The People's Bank of China (PBOC) announced Friday that it would reduce its benchmark one-year lending rate by 40 basis points, from 6 percent to 5.6 percent. In addition, the rate for deposits with China's central bank would be cut by 25 basis points. Both measures would be effective on Nov. 22, the bank added.

The rate cut is the first engineered by PBOC in more than two years. The policy announcement also would give more freedom to commercial banks in setting lending rates for borrowers.

The PBOC's moves come amid weakening growth in the world's second largest economy, which saw the expansion rate of economic output (GDP) fall to 7.3 percent in the third quarter this year. The decline raised fears in the Beijing government that it might not reach its 2014 growth target of 7.5 percent, which it has said is needed to keep China's jobs market stable.

Markets surprised

Moreover, the slow pace of expansion in China's economy was manifested by a key economic indicator on Thursday. China's purchasing managers index (PMI) for the country's pivotal manufacturing industry dropped to 50 points - the dividing line between economic expansion and contraction.

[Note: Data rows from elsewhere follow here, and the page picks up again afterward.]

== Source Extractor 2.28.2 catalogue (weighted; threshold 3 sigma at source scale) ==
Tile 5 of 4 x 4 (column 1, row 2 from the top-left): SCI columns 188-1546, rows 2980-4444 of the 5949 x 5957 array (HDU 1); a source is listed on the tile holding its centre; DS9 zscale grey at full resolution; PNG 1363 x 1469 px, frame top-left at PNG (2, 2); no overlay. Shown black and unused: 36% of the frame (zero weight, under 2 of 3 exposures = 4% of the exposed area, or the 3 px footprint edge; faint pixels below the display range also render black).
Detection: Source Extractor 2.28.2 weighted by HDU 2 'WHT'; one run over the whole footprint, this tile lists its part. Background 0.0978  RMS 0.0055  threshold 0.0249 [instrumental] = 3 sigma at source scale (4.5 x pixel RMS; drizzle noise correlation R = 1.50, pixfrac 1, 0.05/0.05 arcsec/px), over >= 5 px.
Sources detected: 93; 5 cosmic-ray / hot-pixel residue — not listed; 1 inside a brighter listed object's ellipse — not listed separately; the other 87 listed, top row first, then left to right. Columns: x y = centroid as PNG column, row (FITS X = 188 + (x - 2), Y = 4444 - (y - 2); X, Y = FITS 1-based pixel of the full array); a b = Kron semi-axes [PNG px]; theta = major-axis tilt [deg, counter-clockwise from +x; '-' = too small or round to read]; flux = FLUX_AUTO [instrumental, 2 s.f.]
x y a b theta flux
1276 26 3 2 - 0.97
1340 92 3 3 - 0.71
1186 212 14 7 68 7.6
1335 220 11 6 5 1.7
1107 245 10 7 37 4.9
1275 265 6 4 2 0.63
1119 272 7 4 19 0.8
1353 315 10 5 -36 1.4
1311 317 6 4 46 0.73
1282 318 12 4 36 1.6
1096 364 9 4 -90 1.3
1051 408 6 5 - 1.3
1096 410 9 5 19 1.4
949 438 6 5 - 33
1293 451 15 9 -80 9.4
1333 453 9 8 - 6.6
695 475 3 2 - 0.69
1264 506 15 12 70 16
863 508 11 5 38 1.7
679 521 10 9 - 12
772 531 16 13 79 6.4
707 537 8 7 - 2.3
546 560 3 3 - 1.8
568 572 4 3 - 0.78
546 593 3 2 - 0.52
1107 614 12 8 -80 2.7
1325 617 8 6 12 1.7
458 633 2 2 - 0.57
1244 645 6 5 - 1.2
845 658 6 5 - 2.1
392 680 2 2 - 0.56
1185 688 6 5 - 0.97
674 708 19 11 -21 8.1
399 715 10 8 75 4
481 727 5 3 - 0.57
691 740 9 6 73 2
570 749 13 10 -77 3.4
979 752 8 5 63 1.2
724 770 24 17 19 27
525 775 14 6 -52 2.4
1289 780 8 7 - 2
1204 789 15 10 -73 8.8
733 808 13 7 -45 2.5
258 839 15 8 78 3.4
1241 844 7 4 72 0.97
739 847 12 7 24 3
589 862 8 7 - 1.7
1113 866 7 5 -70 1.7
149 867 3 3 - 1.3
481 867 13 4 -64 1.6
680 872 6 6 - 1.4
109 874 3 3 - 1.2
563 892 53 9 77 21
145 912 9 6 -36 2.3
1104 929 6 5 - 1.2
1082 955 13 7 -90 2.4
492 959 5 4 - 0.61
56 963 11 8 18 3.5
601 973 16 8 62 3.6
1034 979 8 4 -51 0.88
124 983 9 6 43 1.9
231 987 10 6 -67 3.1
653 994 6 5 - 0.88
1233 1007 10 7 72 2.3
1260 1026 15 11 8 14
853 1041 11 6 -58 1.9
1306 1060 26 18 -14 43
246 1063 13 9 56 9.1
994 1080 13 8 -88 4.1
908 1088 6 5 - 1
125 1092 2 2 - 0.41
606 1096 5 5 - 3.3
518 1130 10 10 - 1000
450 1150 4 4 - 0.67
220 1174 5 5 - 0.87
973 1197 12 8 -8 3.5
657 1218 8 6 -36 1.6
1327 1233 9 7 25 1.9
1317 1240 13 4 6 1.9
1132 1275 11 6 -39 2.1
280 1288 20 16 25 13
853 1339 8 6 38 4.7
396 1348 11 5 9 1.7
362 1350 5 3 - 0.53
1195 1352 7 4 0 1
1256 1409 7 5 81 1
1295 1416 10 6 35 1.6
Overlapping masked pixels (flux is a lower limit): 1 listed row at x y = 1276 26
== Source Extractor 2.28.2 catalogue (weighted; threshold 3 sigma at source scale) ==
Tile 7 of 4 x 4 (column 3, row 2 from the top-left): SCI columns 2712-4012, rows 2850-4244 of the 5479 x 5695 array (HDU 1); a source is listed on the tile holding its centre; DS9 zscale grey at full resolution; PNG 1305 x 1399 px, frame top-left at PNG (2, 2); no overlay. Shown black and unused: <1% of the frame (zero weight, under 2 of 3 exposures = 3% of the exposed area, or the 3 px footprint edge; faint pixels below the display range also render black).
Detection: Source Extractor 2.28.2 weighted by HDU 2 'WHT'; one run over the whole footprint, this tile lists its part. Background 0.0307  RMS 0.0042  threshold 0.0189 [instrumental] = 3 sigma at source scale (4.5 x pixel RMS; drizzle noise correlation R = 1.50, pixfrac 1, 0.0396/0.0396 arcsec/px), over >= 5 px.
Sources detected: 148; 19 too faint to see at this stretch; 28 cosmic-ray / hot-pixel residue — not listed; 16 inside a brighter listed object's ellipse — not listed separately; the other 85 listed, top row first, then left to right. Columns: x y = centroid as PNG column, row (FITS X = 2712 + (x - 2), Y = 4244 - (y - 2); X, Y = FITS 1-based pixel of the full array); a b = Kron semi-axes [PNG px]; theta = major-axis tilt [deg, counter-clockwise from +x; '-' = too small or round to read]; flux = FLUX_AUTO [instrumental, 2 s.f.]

Nevertheless, the PBOC's move was "a surprise" to analysts, said Andrea Tueni, a trader with Saxo Bank in Paris. "They've been reluctant to use rates to boost the economy because of fears of fuelling a credit bubble, so this shows that they are increasingly concerned about the economic outlook," he told the news agency Reuters.

And Alexandre Baradez, chief market analyst for IG, told the same news agency that China was now following the examples of the European Central Bank (ECB) and the US Fed, which were "driving markets."

European stocks extended an early rally on Friday, led by mining shares, which were boosted by the promise of higher commodity prices following China's move.